Ok, but one doesn't need to fully own the cable, to run a startup's server on
it. They can forbid SMTP servers, ok, but HTTP etc. should be allowed.

You mean I need my own hacker satellite to own it? Even then, how would you
connect your satellite to the network?

------
belorn
This is mostly an issue of the limitations of law, or to put it more
precisely, having to deal with the letter of the law versus the spirit of the
law.

If the intention is only to prevent large-scale data center, forbidding all
commercial form of servers is clearly overkill by a large margin. However, if
they limit the scope, they might miss use cases which are by everyone's
definition abusive, but not technically a "large-scale data center".

I find the same problem in license texts.
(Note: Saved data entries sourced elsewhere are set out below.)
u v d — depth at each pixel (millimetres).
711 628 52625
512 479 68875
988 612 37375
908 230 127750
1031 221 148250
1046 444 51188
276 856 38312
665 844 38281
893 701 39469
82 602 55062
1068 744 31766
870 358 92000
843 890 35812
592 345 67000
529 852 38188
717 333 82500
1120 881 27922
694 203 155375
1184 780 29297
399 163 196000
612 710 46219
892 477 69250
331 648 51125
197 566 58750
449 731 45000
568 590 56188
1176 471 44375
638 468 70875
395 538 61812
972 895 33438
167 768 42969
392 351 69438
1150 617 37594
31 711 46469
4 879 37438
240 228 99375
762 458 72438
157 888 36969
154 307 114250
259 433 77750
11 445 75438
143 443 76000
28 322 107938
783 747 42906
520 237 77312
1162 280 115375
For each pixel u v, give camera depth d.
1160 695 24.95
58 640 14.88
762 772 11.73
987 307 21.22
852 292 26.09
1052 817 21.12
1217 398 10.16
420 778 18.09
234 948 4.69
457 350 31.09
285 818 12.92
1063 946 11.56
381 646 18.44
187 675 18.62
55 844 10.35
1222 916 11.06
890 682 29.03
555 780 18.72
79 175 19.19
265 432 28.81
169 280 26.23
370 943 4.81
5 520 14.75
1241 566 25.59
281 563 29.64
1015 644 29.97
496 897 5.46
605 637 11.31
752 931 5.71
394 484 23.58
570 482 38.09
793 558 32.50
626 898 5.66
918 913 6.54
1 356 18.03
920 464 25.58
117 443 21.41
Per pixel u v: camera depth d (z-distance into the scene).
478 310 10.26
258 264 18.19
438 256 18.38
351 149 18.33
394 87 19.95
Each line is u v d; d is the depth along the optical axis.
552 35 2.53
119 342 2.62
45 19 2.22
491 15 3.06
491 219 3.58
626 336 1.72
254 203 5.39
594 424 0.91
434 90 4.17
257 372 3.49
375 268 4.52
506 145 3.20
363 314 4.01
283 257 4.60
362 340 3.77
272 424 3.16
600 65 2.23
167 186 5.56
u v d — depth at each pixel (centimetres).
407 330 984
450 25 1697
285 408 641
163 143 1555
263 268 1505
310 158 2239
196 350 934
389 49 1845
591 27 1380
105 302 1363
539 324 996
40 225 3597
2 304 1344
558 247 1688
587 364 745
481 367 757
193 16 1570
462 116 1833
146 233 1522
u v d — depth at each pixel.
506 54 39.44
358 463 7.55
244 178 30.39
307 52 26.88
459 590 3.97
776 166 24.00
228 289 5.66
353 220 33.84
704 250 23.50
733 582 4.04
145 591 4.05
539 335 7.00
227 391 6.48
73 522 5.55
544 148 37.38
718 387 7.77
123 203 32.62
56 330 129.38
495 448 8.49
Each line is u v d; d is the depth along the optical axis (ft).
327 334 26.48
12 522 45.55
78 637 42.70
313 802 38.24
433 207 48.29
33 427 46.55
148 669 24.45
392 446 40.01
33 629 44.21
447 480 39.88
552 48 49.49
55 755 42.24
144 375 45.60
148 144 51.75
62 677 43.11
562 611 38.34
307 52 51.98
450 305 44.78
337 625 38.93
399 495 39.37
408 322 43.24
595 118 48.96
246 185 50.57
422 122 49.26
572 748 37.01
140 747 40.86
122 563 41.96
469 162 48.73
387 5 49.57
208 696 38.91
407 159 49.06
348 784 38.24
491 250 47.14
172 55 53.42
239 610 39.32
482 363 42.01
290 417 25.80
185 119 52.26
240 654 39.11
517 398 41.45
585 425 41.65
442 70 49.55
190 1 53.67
The GPL should really only have to
be a single line saying "Do what ever you want with the program, so long you
do not restrict anyone else in doing the same". Following the spirit, it would
cover any form of restrictions now and in the future, regardless if people
tried to use hardware restrictions, legal restriction, or obfuscation (like
machine language) to restrict users of the program. Applying a different
license with a lower requirement, would simply be a matter of intentionally
trying to circumvent the wishes of the author.

Alas, licenses are not written like if they were enforced by the spirit of the
text, but rather as if they were enforced by the letter of the text. As such,
they try to include all forms of license circumventing into a now rather long
license text, and when new license-circumventing techniques gets invented, the
license text gets an update.

Wouldn't it be nice if licenses and terms of services would just write down
what they want, rather than trying to cover every aspect imaginable just in
case?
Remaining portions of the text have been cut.